(Given passage begins)

Oh, here's something. I have recently begun to think of some of the mistakes I made in relationships of the past, and I came running back to a conclusion that I had reached long ago: I had measured my self-worth in any type of relationship on trying to fix everything, to be the hero to those I cared about, the one to lead them from their troubles & bring them to a better state of being. I thought I was being noble, and my actions were well-intentioned. Unfortunately, they were misguided and did way more harm than good. My ex-wife tried to teach me this a long time ago, but I wasn't able to grasp it for a long time. See, the clarity I've attained has opened my mind to all these mistakes I've made... I really have to laugh at what a dope I was, LOL! See, by trying to rescue others & take them away from their troubles, I wasn't helping them; instead, I was giving them a false sense of security by trying to convince them that their problems were over because I would force them to disappear. What I never took into account was that you can't make someone else's troubles disappear like that... problems have to be faced, dealt with, and solved. And you can't outrun them... in the end, if you don't confront them on your terms, they'll find you and destroy you on their terms. I finally realized that if I truly want to help the people I care about, I can't be the hero that magically makes the darkness go away; instead, I'll be the rock they need by standing behind them & helping them to their feet when their struggles knock them down a bit. It seems to me that a person who has someone standing beside them in the struggle can overcome the chaos of the world much more successfully than having someone hide them from the world. Wish I knew that years ago... you live, you learn :-)

Random Lesson: Never drink Goldschlager. I got my ass kicked :-)

… y'know, I think I'm gonna try to get a band together. I miss playing guitar (even though I kinda sucked, LOL), and I know I've got the vocal chops to make anything I do successful. I'm gonna look around...

(Given passage ends)
(Information provided begins)

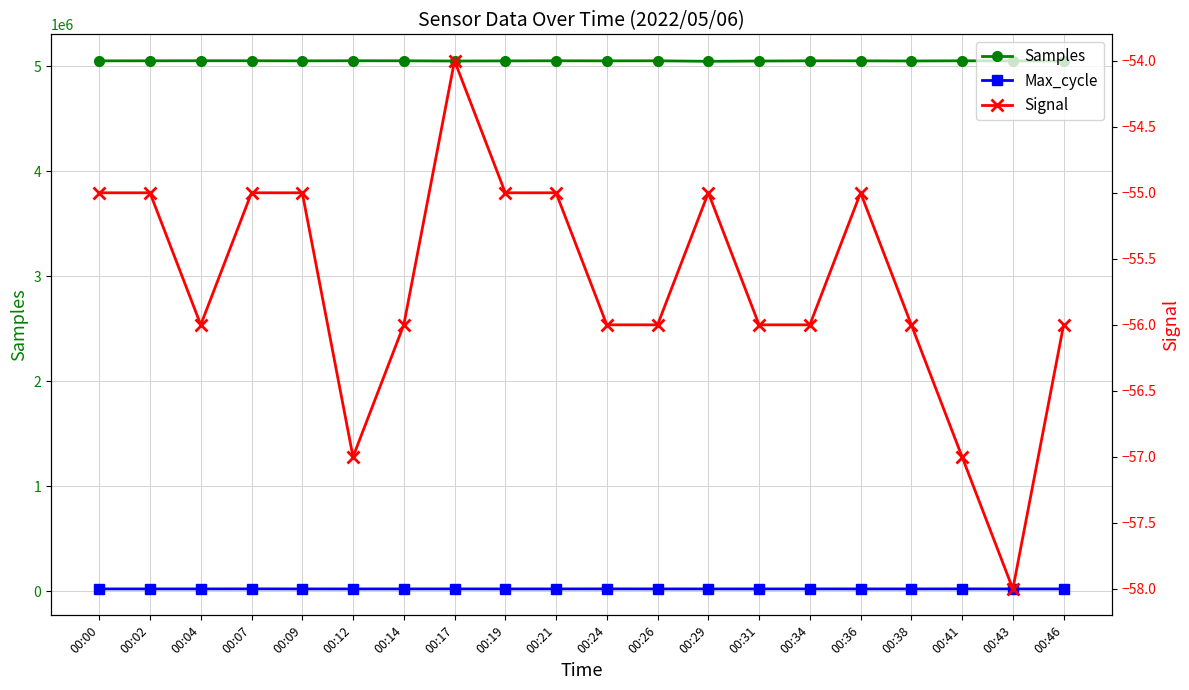

What is the sum of the Max_cycle values at 00:12 and 00:14?

39849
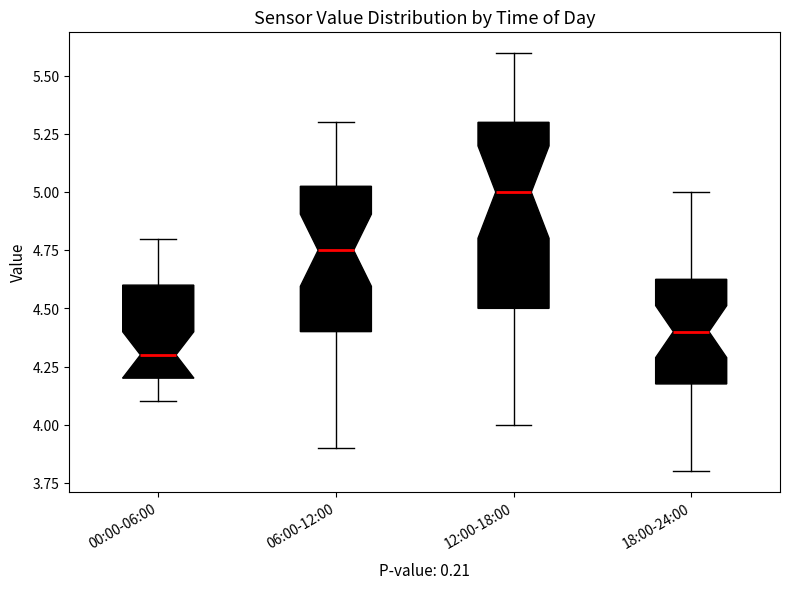

Where does the lower whisker of the box for 06:00-12:00 end on the y-axis? The values are not printed on the chart, so give them approximately, as read against the axis.

3.90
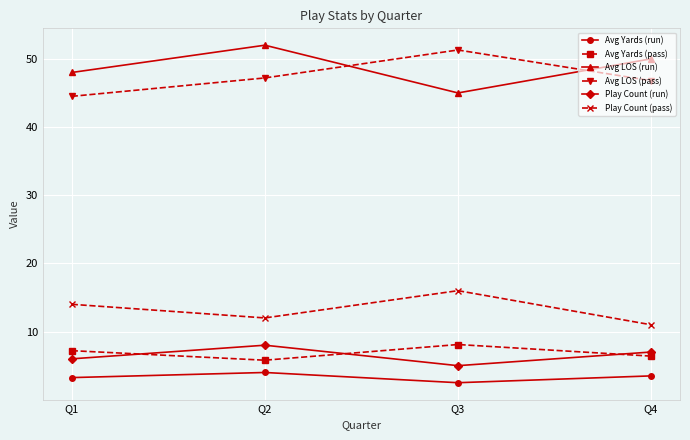

At which category does Play Count (run) reach its first local peak?

Q2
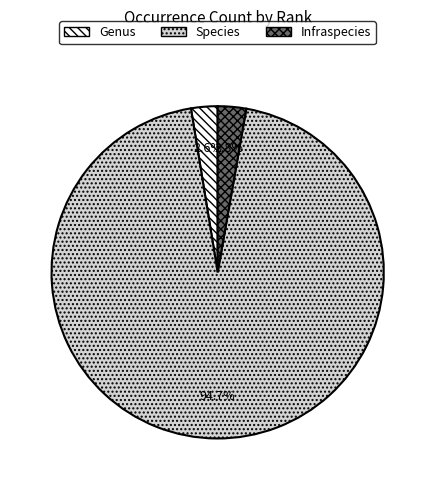

Combined, do Species and Genus account for over 50%?

Yes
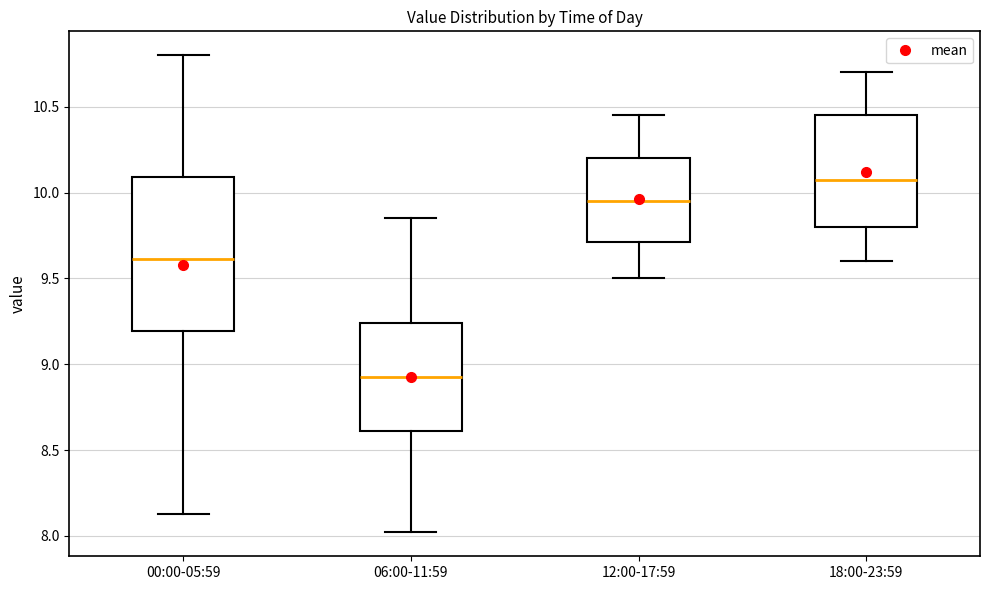

Comparing the boxes themselves (not the whiskers), which one is the tallest?

00:00-05:59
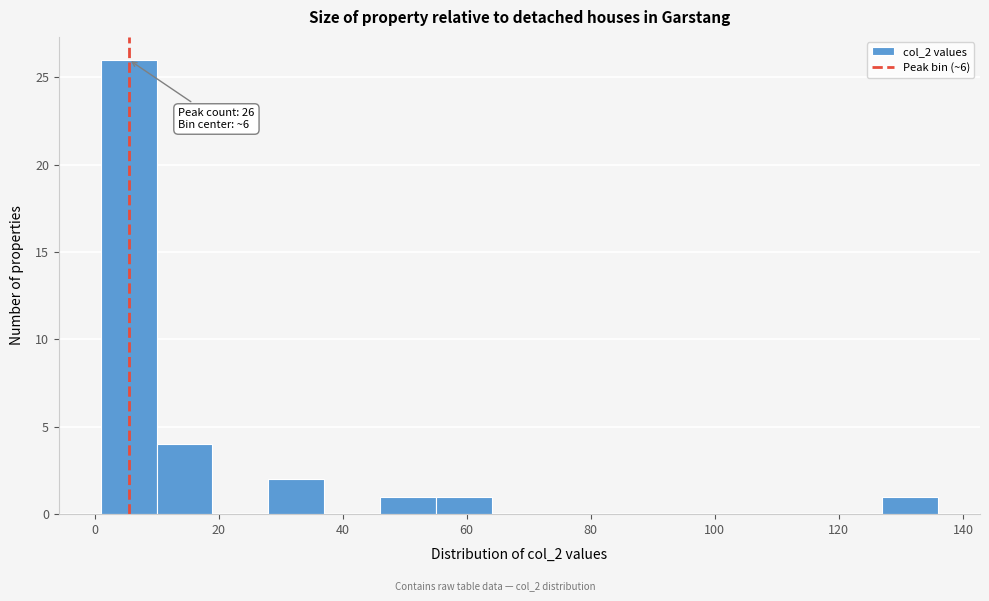

Which range on the x-axis has the tallest bar?

1 to 10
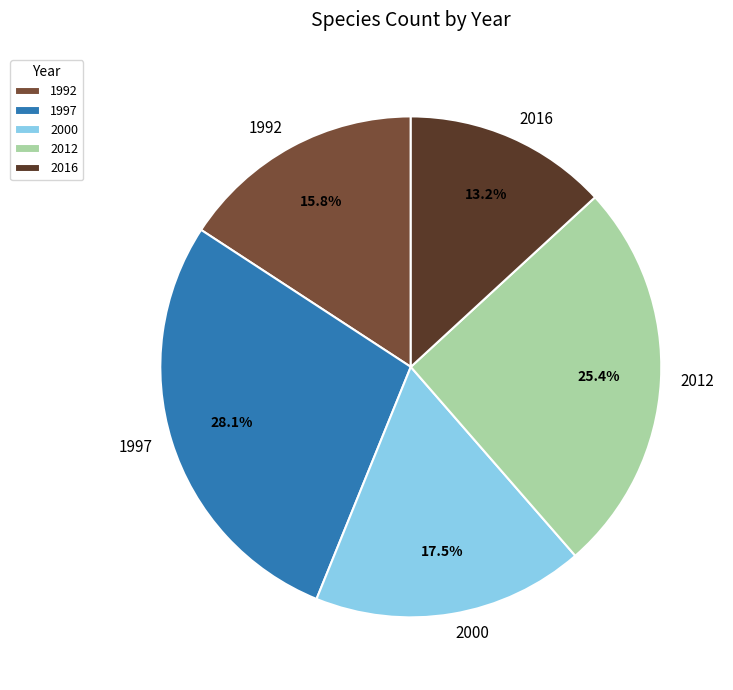

To the nearest percent, what is the average slice percentage?

20%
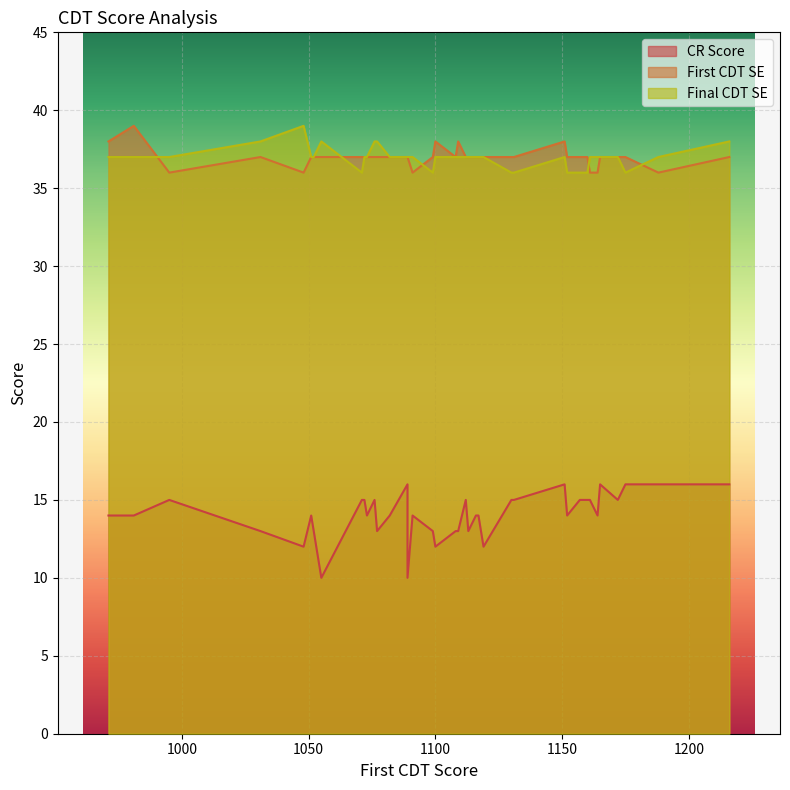

What is the total value across all series at 26?

84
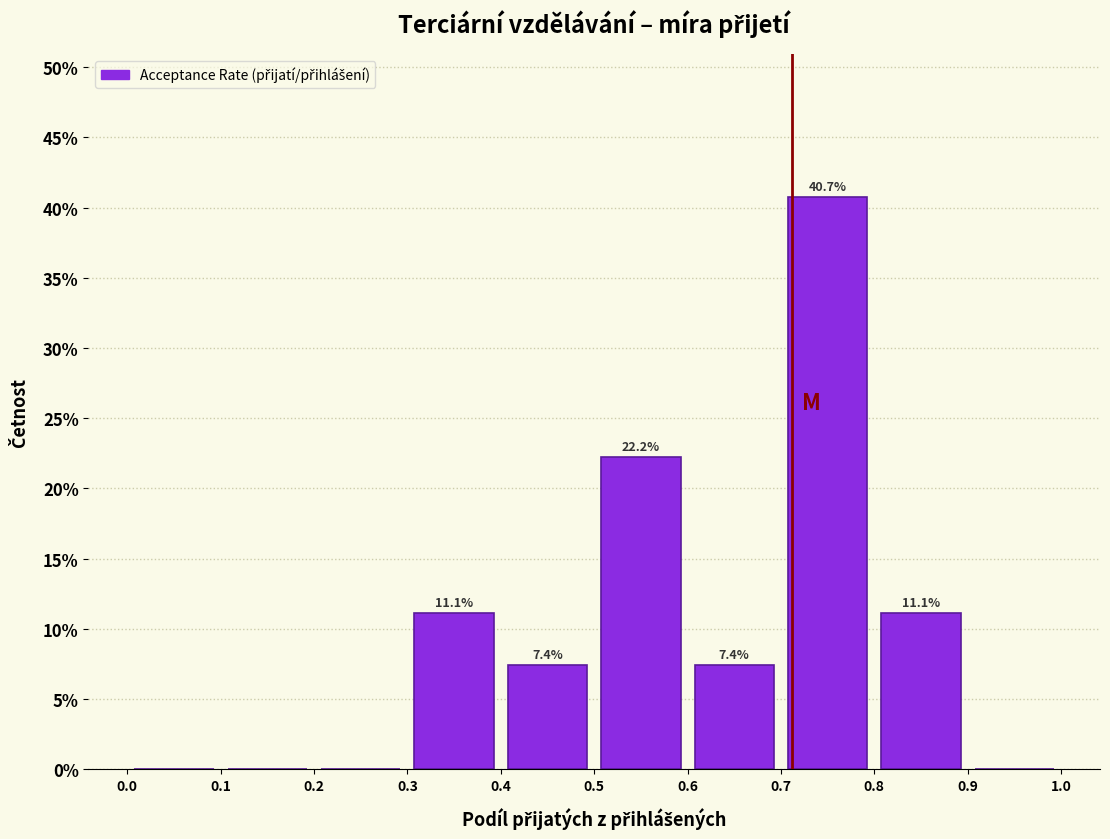

Over which range of the x-axis is the bar tallest?

0.7 to 0.8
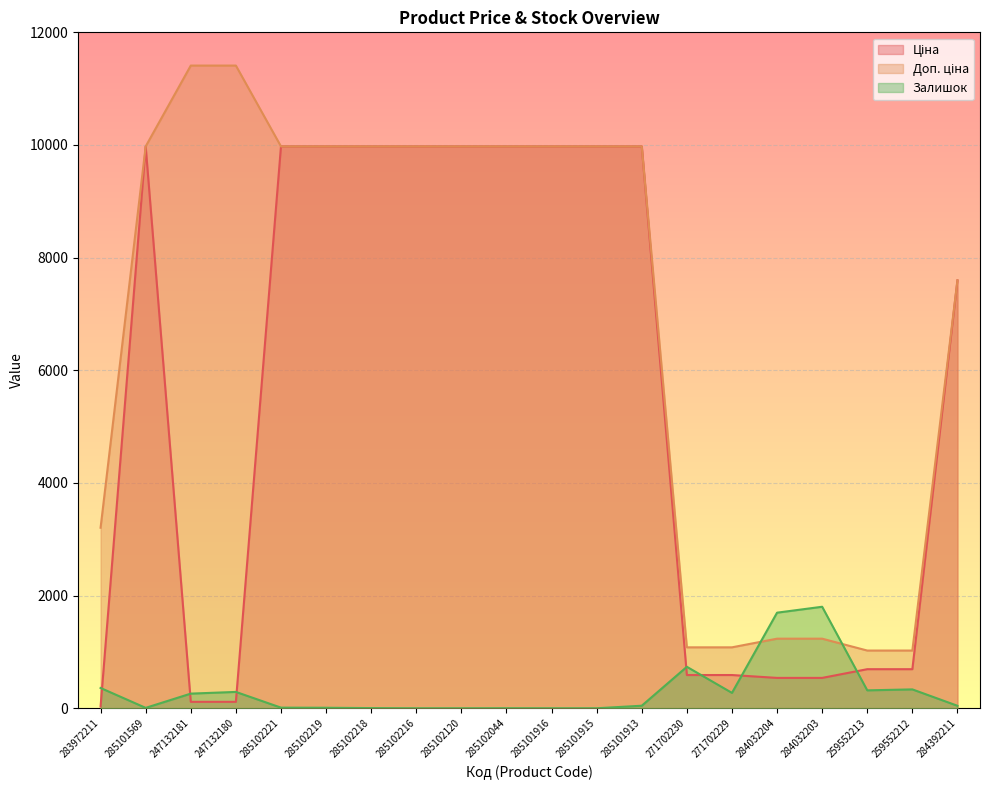

Which series changed the most between 285102221 and 285101916?

Залишок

(Information provided ends)

§ **Tasks to perform**:
**1)** Answer these questions about the blog passage:
(a) Who tried long ago to teach the writer the lesson about rescuing others?
(b) What drink does the random lesson warn against?
(c) What instrument does the writer say they miss playing?
**2)** Retype the rows from the line containing "Which range on" through the end of the rows, leaving out the pictures.

§ **Task results**:
**1)**
(a) The writer's ex-wife
(b) Goldschlager
(c) Guitar

**2)**
Which range on the x-axis has the tallest bar?

1 to 10

To the nearest percent, what is the average slice percentage?

20%

What is the total value across all series at 26?

84

Over which range of the x-axis is the bar tallest?

0.7 to 0.8

Which series changed the most between 285102221 and 285101916?

Залишок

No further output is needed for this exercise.